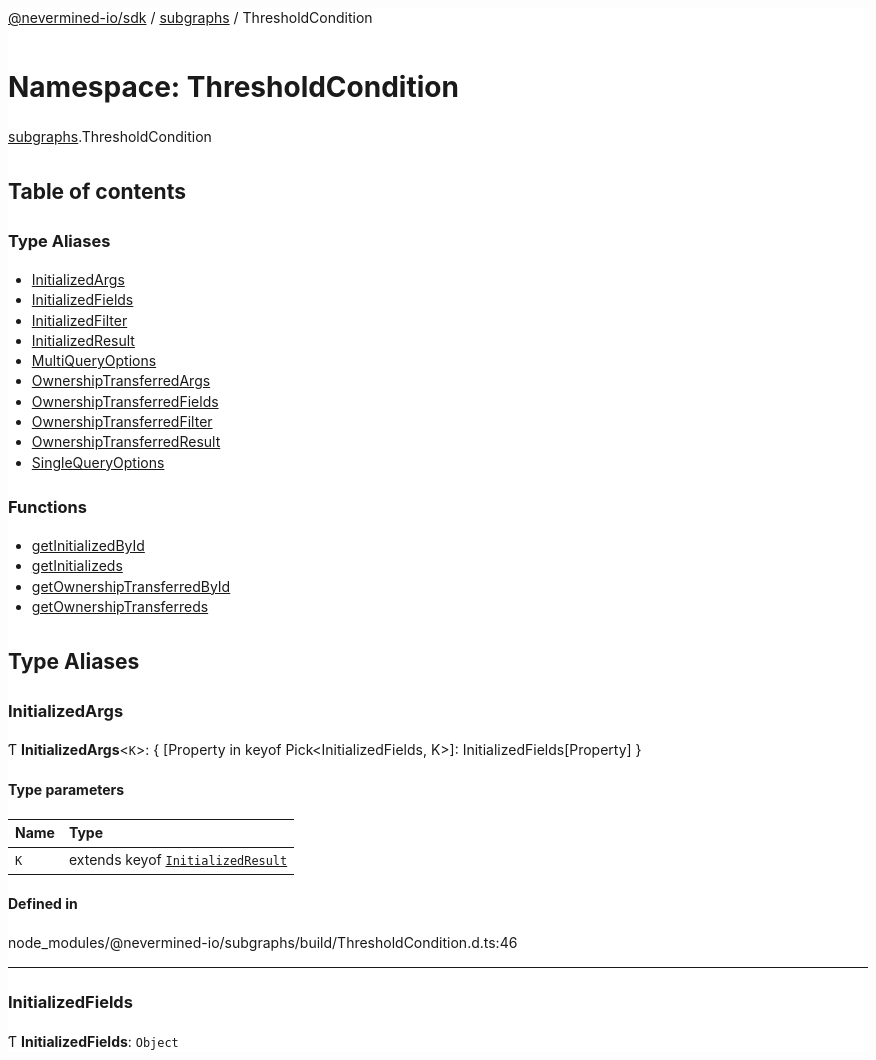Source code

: [@nevermined-io/sdk](../code-reference.md) / [subgraphs](subgraphs.md) / ThresholdCondition

# Namespace: ThresholdCondition

[subgraphs](subgraphs.md).ThresholdCondition

## Table of contents

### Type Aliases

- [InitializedArgs](subgraphs.ThresholdCondition.md#initializedargs)
- [InitializedFields](subgraphs.ThresholdCondition.md#initializedfields)
- [InitializedFilter](subgraphs.ThresholdCondition.md#initializedfilter)
- [InitializedResult](subgraphs.ThresholdCondition.md#initializedresult)
- [MultiQueryOptions](subgraphs.ThresholdCondition.md#multiqueryoptions)
- [OwnershipTransferredArgs](subgraphs.ThresholdCondition.md#ownershiptransferredargs)
- [OwnershipTransferredFields](subgraphs.ThresholdCondition.md#ownershiptransferredfields)
- [OwnershipTransferredFilter](subgraphs.ThresholdCondition.md#ownershiptransferredfilter)
- [OwnershipTransferredResult](subgraphs.ThresholdCondition.md#ownershiptransferredresult)
- [SingleQueryOptions](subgraphs.ThresholdCondition.md#singlequeryoptions)

### Functions

- [getInitializedById](subgraphs.ThresholdCondition.md#getinitializedbyid)
- [getInitializeds](subgraphs.ThresholdCondition.md#getinitializeds)
- [getOwnershipTransferredById](subgraphs.ThresholdCondition.md#getownershiptransferredbyid)
- [getOwnershipTransferreds](subgraphs.ThresholdCondition.md#getownershiptransferreds)

## Type Aliases

### InitializedArgs

Ƭ **InitializedArgs**<`K`\>: { [Property in keyof Pick<InitializedFields, K\>]: InitializedFields[Property] }

#### Type parameters

| Name | Type                                                                                   |
| :--- | :------------------------------------------------------------------------------------- |
| `K`  | extends keyof [`InitializedResult`](subgraphs.ThresholdCondition.md#initializedresult) |

#### Defined in

node_modules/@nevermined-io/subgraphs/build/ThresholdCondition.d.ts:46

---

### InitializedFields

Ƭ **InitializedFields**: `Object`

+---+

Work to complete — A faithful, picture-free copy of the material is what this task asks for.

Result of this task —
Source code

: [@nevermined-io/sdk](../code-reference.md) / [subgraphs](subgraphs.md) / ThresholdCondition

# Namespace: ThresholdCondition

[subgraphs](subgraphs.md).ThresholdCondition

## Table of contents

### Type Aliases

- [InitializedArgs](subgraphs.ThresholdCondition.md#initializedargs)
- [InitializedFields](subgraphs.ThresholdCondition.md#initializedfields)
- [InitializedFilter](subgraphs.ThresholdCondition.md#initializedfilter)
- [InitializedResult](subgraphs.ThresholdCondition.md#initializedresult)
- [MultiQueryOptions](subgraphs.ThresholdCondition.md#multiqueryoptions)
- [OwnershipTransferredArgs](subgraphs.ThresholdCondition.md#ownershiptransferredargs)
- [OwnershipTransferredFields](subgraphs.ThresholdCondition.md#ownershiptransferredfields)
- [OwnershipTransferredFilter](subgraphs.ThresholdCondition.md#ownershiptransferredfilter)
- [OwnershipTransferredResult](subgraphs.ThresholdCondition.md#ownershiptransferredresult)
- [SingleQueryOptions](subgraphs.ThresholdCondition.md#singlequeryoptions)

### Functions

- [getInitializedById](subgraphs.ThresholdCondition.md#getinitializedbyid)
- [getInitializeds](subgraphs.ThresholdCondition.md#getinitializeds)
- [getOwnershipTransferredById](subgraphs.ThresholdCondition.md#getownershiptransferredbyid)
- [getOwnershipTransferreds](subgraphs.ThresholdCondition.md#getownershiptransferreds)

## Type Aliases

### InitializedArgs

Ƭ **InitializedArgs**<`K`\>: { [Property in keyof Pick<InitializedFields, K\>]: InitializedFields[Property] }

#### Type parameters

| Name | Type                                                                                   |
| :--- | :------------------------------------------------------------------------------------- |
| `K`  | extends keyof [`InitializedResult`](subgraphs.ThresholdCondition.md#initializedresult) |

#### Defined in

node_modules/@nevermined-io/subgraphs/build/ThresholdCondition.d.ts:46

---

### InitializedFields

Ƭ **InitializedFields**: `Object`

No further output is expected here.